Vor nicht allzu langer Zeit hörte man Hochschulen, die ihren Standort im Osten Deutschlands haben, bereits klagen: zu wenig WeststudentInnen entschließen sich, bei der Wahl ihres künftigen Studienortes auch Hochschulen aus den neuen Bundesländern in ihre Überlegungen mit einzubeziehen. Außerdem befürchtete man, dass immer mehr junge Leute, die ihre Hochschulzugangsberechtigung im östlichen Teil Deutschlands erworben haben, gen Westen abwandern würden. Auch in westdeutschen Hochschulstädten, die nicht gerade ganz oben auf der Studienplatz-Wunschliste stehen, macht man sich Gedanken darüber, wie man am besten für sich werben kann.
Marketingstrategien sollen helfen
An der Uni Potsdam gibt es zum Beispiel eine BahnCard 50 für jeden Studi-Neuling unter 26 Jahren, die oder der sein Abitur in einem anderen Bundesland erworben hat und seinen Hauptwohnsitz nach Berlin oder Brandenburg verlegt. Die Uni Paderborn möchte mit Netbooks (kleine, internetfähige 10-Zoll-Notebooks) attraktiver werden. An der FH Eberswalde gibt es eine „Buschprämie“ von 80 Euro, wenn der Hauptwohnsitz in Eberswalde angemeldet wird. Auf der Homepage der FH beteuert man, dass nicht das Geld, sondern die Qualität der Inhalte die jungen Leute nach Eberswalde locke.

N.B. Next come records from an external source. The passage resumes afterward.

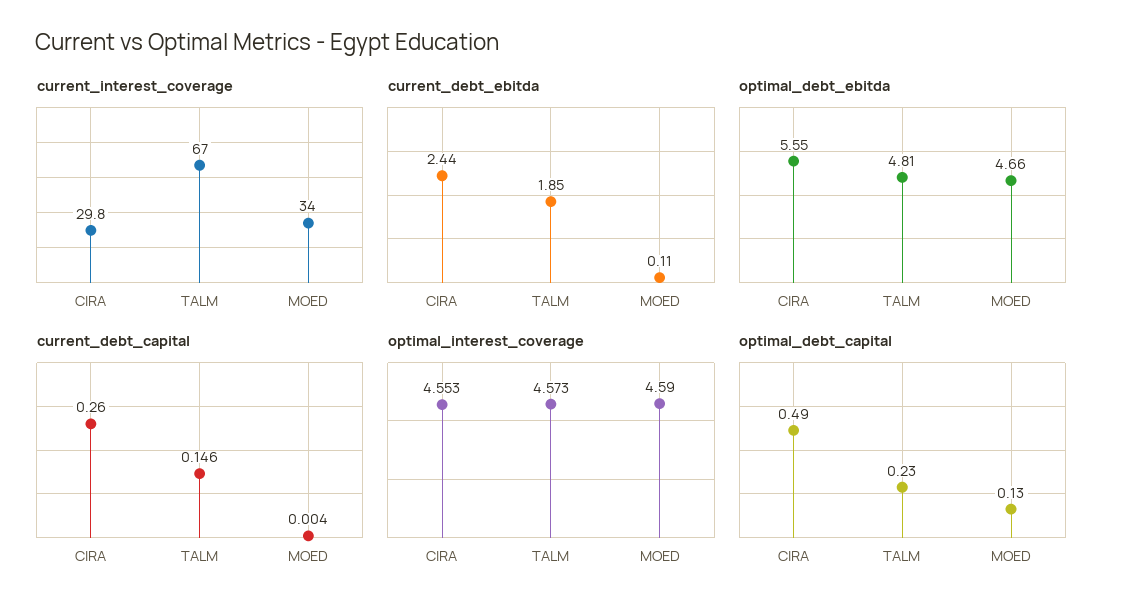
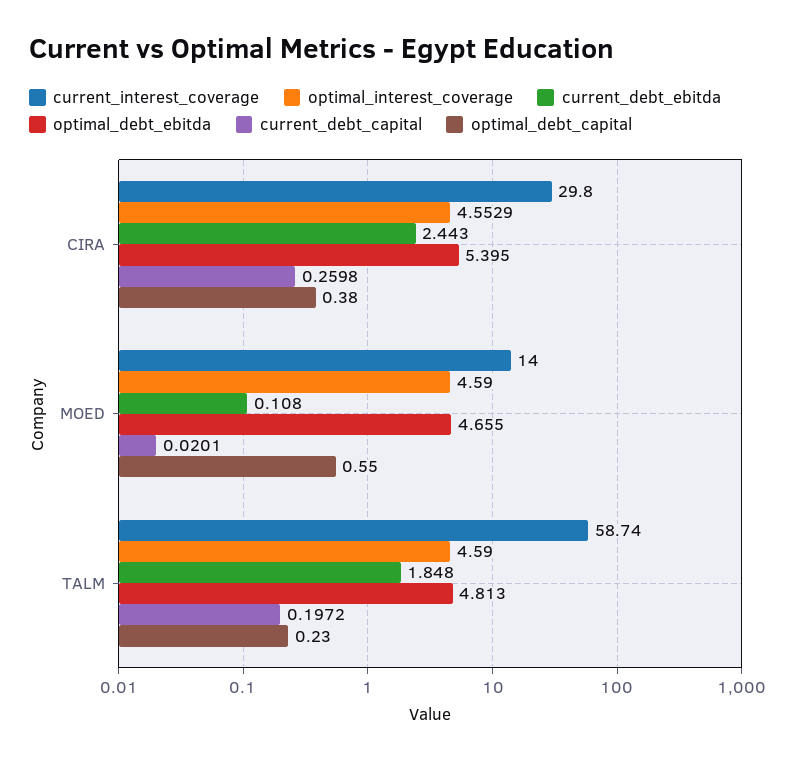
current_interest_coverage, TALM: 67 -> 58.74
current_interest_coverage, MOED: 34 -> 14
optimal_debt_ebitda, CIRA: 5.55 -> 5.395
current_debt_capital, TALM: 0.146 -> 0.1972
current_debt_capital, MOED: 0.004 -> 0.0201
optimal_interest_coverage, TALM: 4.573 -> 4.59
optimal_debt_capital, CIRA: 0.49 -> 0.38
optimal_debt_capital, MOED: 0.13 -> 0.55

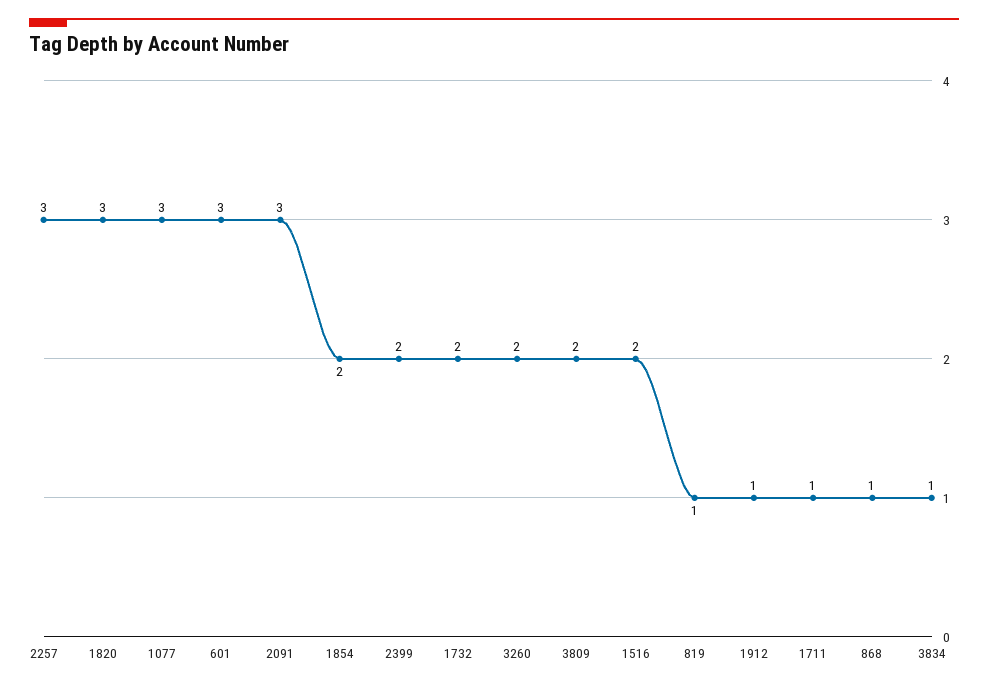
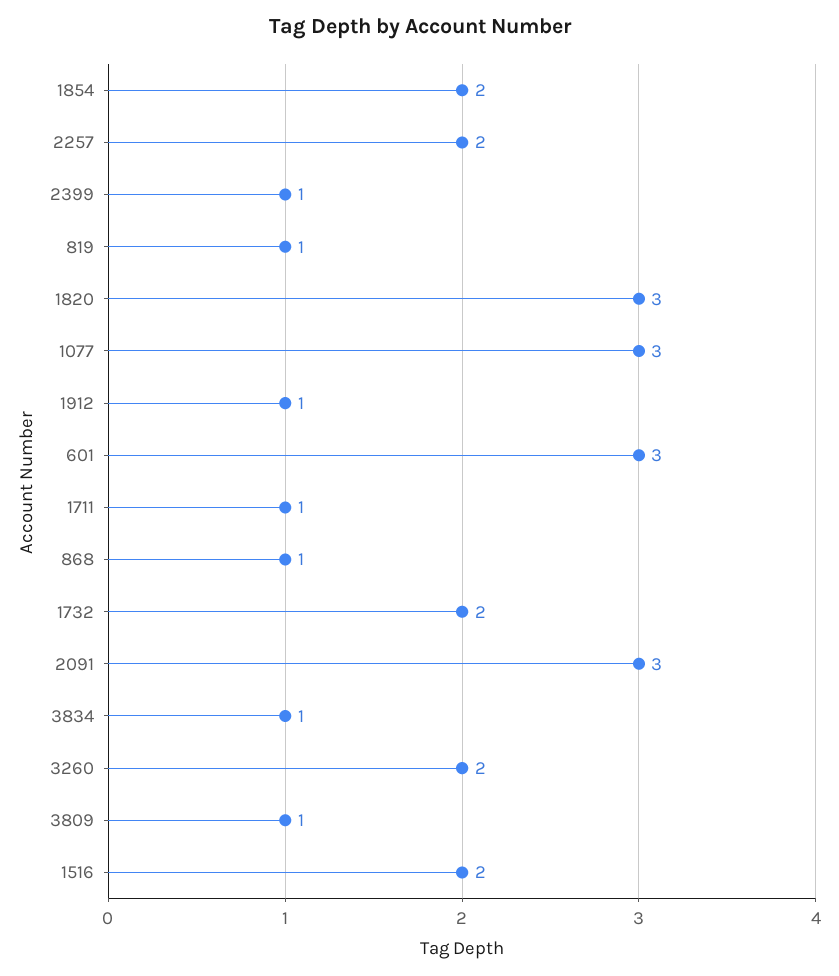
2257: 3 -> 2
2399: 2 -> 1
3809: 2 -> 1

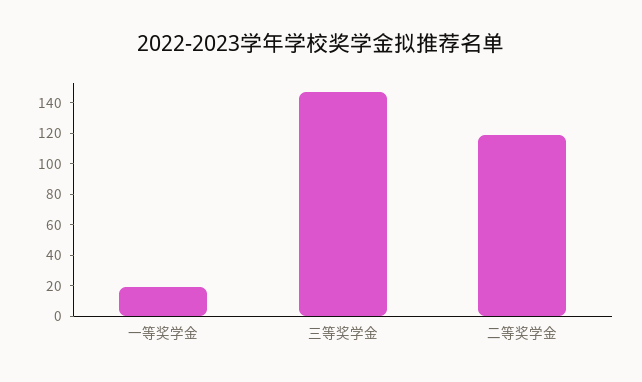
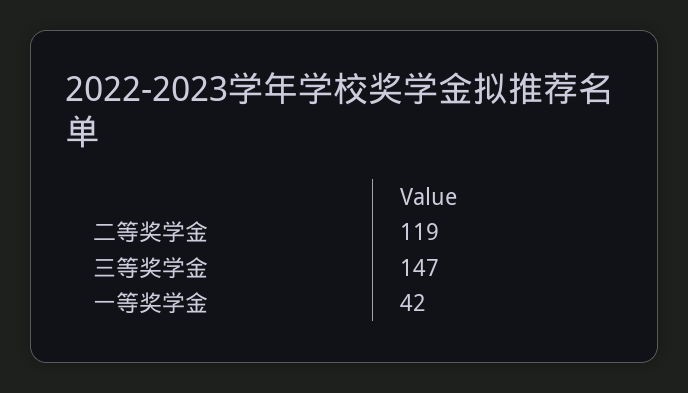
一等奖学金: 20 -> 42

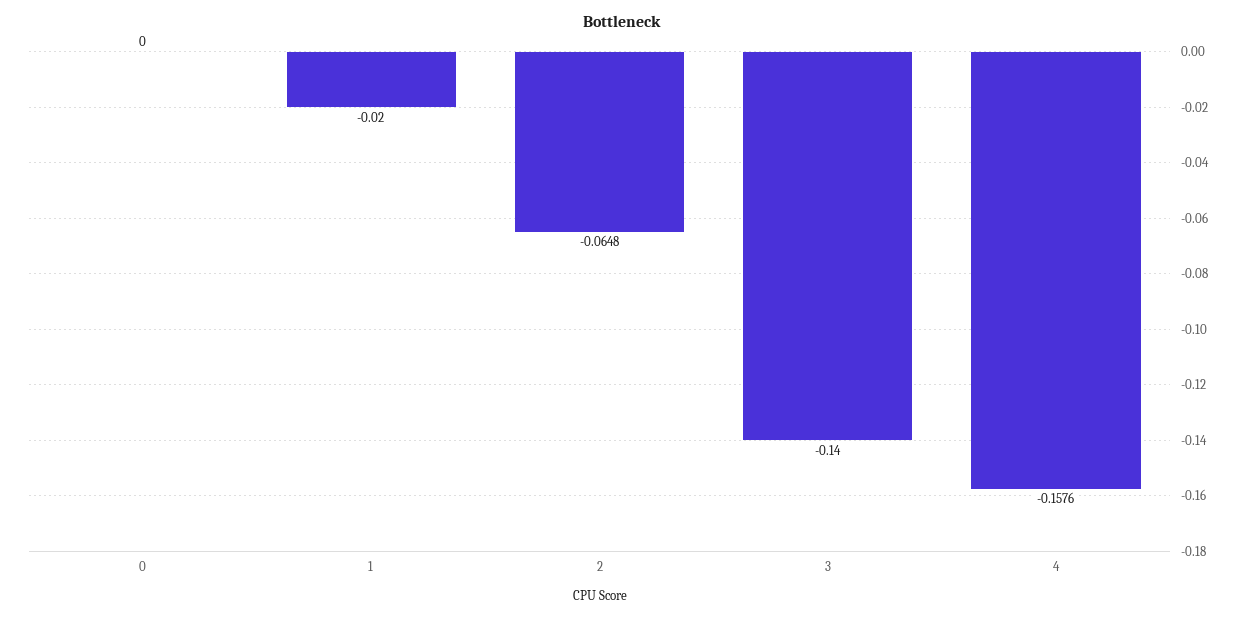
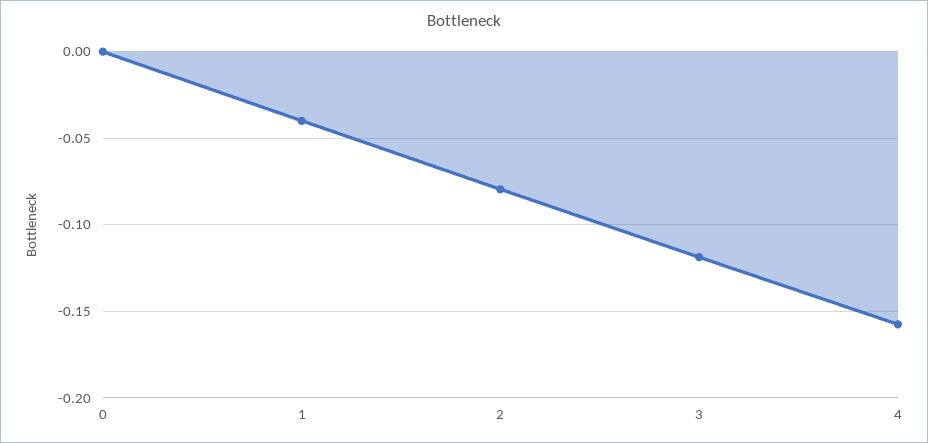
1: -0.02 -> -0.04
2: -0.0648 -> -0.08
3: -0.14 -> -0.12

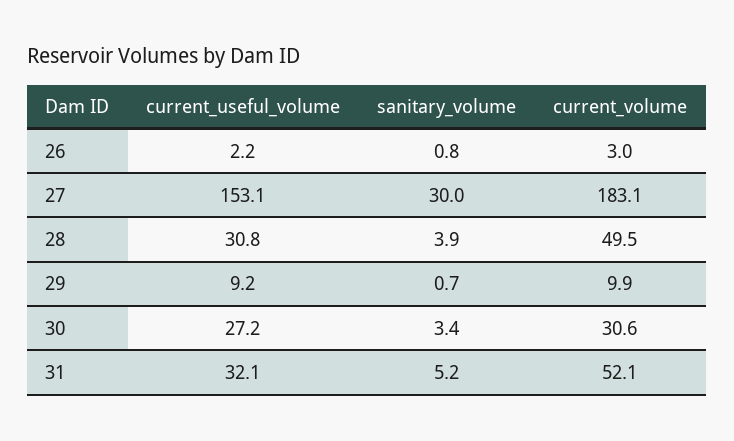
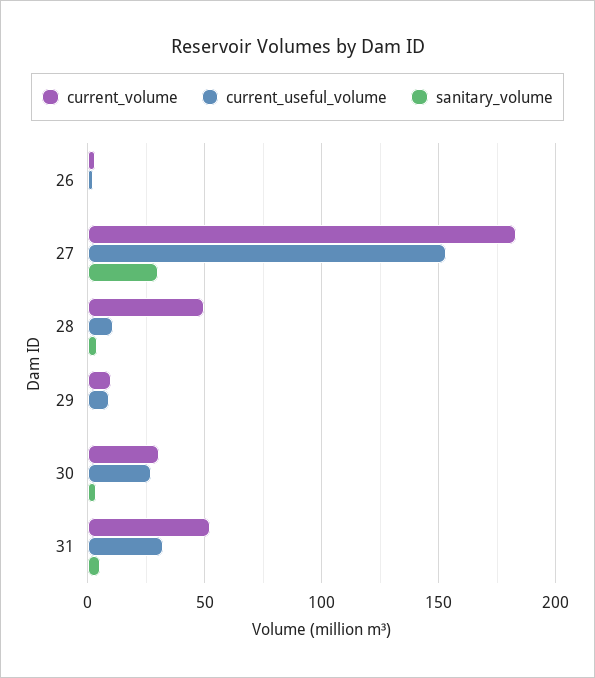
current_useful_volume, 28: 30.8 -> 10

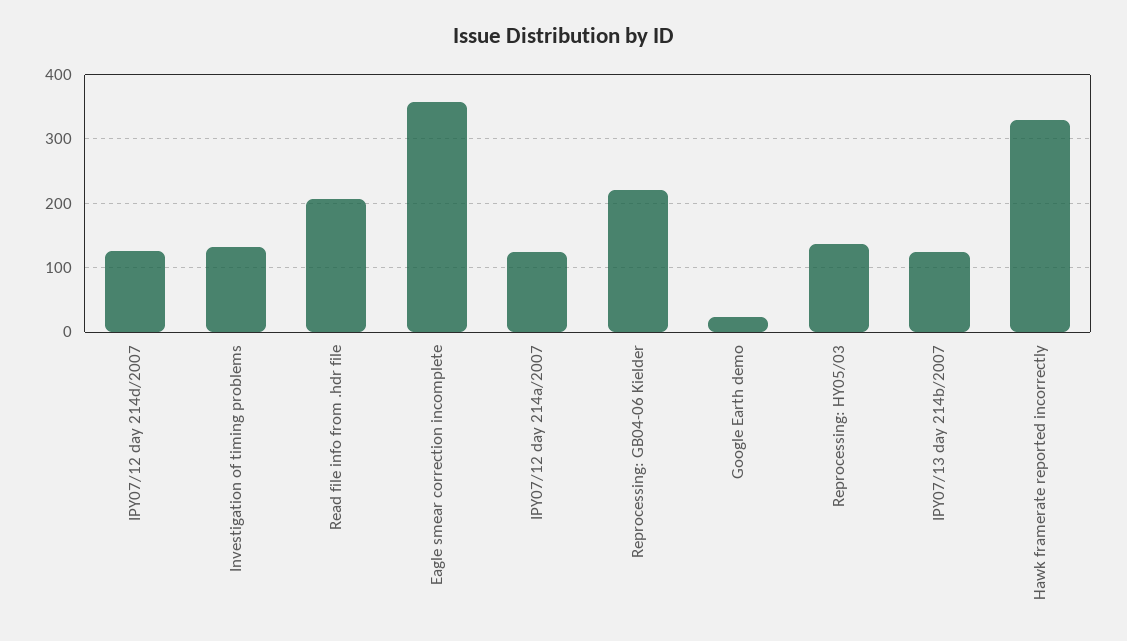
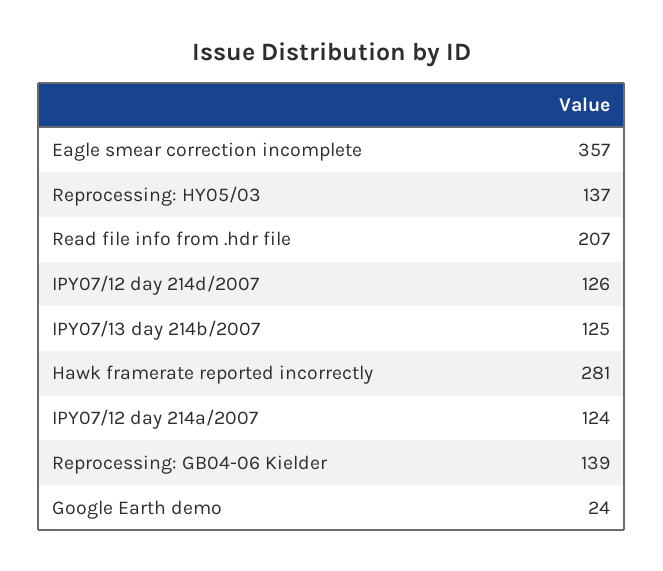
Investigation of timing problems: 130 -> none
Reprocessing: GB04-06 Kielder: 220 -> 139
Hawk framerate reported incorrectly: 330 -> 281

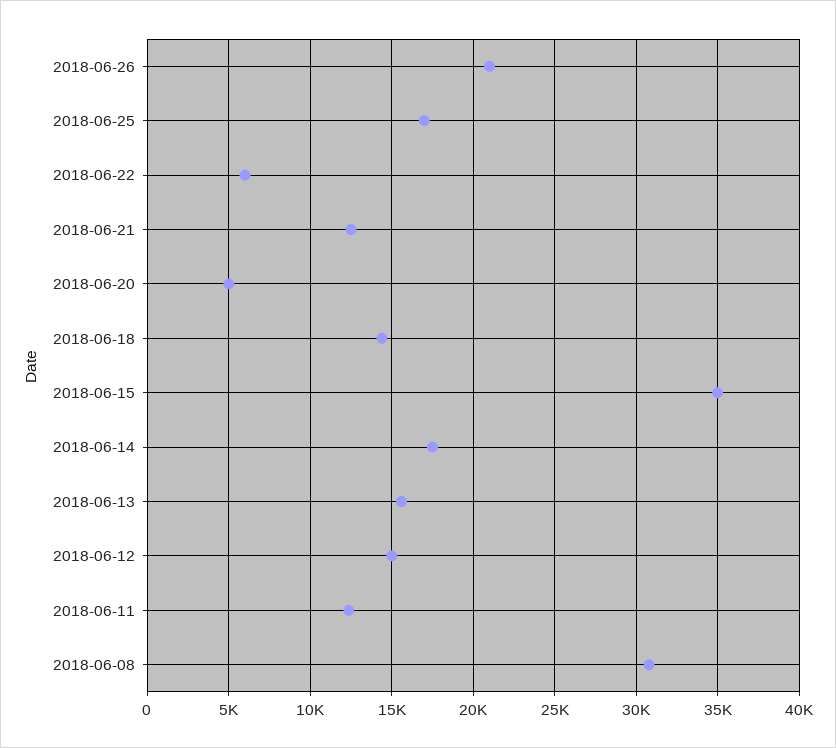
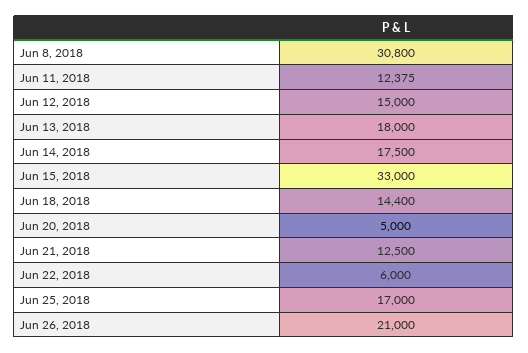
2018-06-15: 35000 -> 33000
2018-06-13: 15500 -> 18000

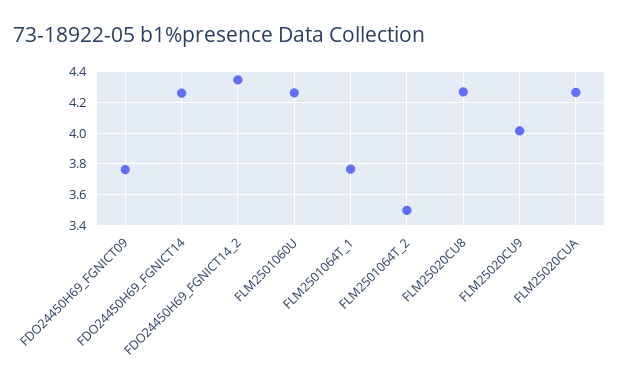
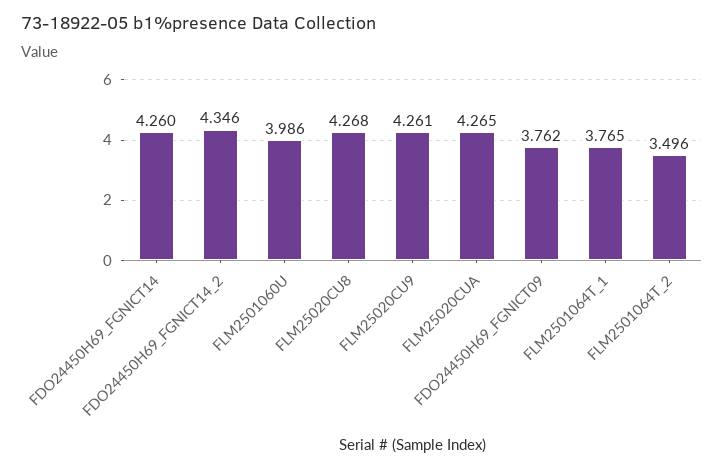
FLM2501060U: 4.25 -> 3.986
FLM25020CU9: 4 -> 4.261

Die neu gegründete Fachhochschule Rhein-Waal hält ihre Provinzstandorte in Kleve und Kamp-Lintfort und die dortigen Studienbedingungen offensichtlich für so dürftig, dass sie AbiturientInnen ein Paket aus Notebook, Fahrrad und einem Handy – eine Dauerleihgabe im Wert von 800 Euro – bietet.
An der Düsseldorfer Heine-Universität erwartet die StudentInnen in diesem Semester kein Geschenk, hier erlässt man ihnen nämlich stattdessen die Studiengebühren.
Woher stammt das nötige Kleingeld?
Die meisten Hochschulen legen Wert darauf, dass die teuren Geschenke durch Sponsoren bezahlt werden. Dabei greifen kommunale Gesellschaften wie etwa die Sparkassen, aber auch private Wirtschaftsunternehmen in die Tasche. In Brandenburg werden die BahnCard-Geschenke allerdings aus Steuermitteln bezahlt – und zwar ausgerechnet mit dem Geld des „Hochschulpaktes 2020“, durch den eigentlich zusätzliche Studienplätze finanziert werden sollten. An manchen Unis zahlen jedoch letztlich die StudentInnen selbst, indem sie studiengebührenfinanzierte Unterstützung erhalten. So auch an der Hochschule Bochum: Hier bezuschusst man sie beim Leasing eines Notebooks, für welches drei Jahre lang jeden Monat Raten ab 5 Euro fällig werden. Wie die bsz bereits berichtete, liebäugelt man auch an der RUB mit ähnlichen Plänen.
Sollte es bei der Studienplatzwahl nicht in erster Linie um die Qualität der Lehre, die Ausstattung der Hochschule und um die Qualität der Studienangebote gehen? Stattdessen versucht man, möglichst viele ErstsemesterInnen mit Lockangeboten zu ködern und die unbeliebten Hochschulen mit Hilfe von Marketingstrategien konkurrenzfähig aussehen zu lassen.
Bildung erhält durch diese Methoden den Stempel einer Ware neben vielen anderen. „Möglichst gut funktionieren“ wird zu einer weiteren bildungsbürgerlichen Tugend. Warum sollen sich junge Menschen überhaupt zu einem Studium entschließen, wenn sie nur noch schief angesehen werden, sobald sie sich aufgrund ihrer Neigungen für oder gegen einen Studienplatz entscheiden?
Studis üben Kritik
Nicht nur ältere Semester fragen sich, ob man das Geld nicht sinnvoller hätte ausgeben können und befürchten einen Trend hin zur Kommerzialisierung von Bildung. Weshalb wird ein großer Teil der zur Verfügung stehenden Mittel für Marketing dieser Art verwendet, anstatt das Geld für die Verbesserung der Studienbedingungen vor Ort zu nutzen? Es bestehen schließlich noch immer genügend Mängel an unseren Fachhochschulen und Universitäten, die es dringender zu beheben gilt.